Ericsson has reported a thumping great rise in quarterly profits, helped by the deployment of 3G networks.
The Swedish telecommunications equipment giant reported better than expected first quarter profits of 6.7 billion kronor (£499 million), compared with 3.7 billion kronor last year.
Ericsson, the world’s largest supplier of mobile phone networks, said that net income for the first quarter increased 73 percent to 4.64 billion kronor (US$661 million) from a year earlier.
Sales were up 12 percent at 31.5 billion kronor, buoyed by the roll out of 3G services in Western Europe and increased demand for WCDMA, a high-speed transmission technology, in Eastern Europe and Turkey.
The company also saw solid demand in emerging markets with a substantial rise in sales expected in China in the second quarter.

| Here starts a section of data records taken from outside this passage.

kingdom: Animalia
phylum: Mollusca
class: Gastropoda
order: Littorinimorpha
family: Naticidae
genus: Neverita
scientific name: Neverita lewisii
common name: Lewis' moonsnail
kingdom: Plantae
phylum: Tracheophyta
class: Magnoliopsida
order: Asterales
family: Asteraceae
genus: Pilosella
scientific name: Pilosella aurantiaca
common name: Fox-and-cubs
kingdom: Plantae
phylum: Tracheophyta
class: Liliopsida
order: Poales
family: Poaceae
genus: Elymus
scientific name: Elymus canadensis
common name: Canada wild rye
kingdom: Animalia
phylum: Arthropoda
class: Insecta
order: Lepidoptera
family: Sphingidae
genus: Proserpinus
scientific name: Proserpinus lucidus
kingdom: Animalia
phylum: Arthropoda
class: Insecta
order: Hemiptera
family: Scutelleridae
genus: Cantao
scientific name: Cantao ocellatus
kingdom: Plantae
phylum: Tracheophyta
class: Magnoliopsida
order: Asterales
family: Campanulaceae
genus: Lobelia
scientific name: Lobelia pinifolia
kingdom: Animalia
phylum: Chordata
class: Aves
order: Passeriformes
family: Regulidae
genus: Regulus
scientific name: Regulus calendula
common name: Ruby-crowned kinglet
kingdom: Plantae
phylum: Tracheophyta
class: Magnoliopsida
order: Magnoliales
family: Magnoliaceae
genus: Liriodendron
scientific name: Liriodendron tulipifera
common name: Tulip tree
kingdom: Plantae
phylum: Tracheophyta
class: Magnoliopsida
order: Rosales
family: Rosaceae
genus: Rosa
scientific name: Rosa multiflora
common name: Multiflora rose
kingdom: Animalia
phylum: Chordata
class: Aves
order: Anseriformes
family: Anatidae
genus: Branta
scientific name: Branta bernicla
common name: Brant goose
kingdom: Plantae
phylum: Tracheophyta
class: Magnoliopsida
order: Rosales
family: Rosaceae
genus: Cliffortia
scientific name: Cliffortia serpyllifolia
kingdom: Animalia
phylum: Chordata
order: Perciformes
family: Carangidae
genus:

These figures fly in the face of predictions from investors and analysts that sales would drop steadily for the big telecoms firms as Chinese manufacturers took over the industry.
Robert Sellar, head of technology on the equities desk of Aberdeen Asset Management, commented that these predictions failed to take into account the amount of spending that these companies’ customers needed to do to improve their existing networks to support 3G and other new technologies.
Ericsson’s orgy of champagne popping was, however, slightly marred by the news of unexpectedly strong reports from arch rivals Nokia and Motorola.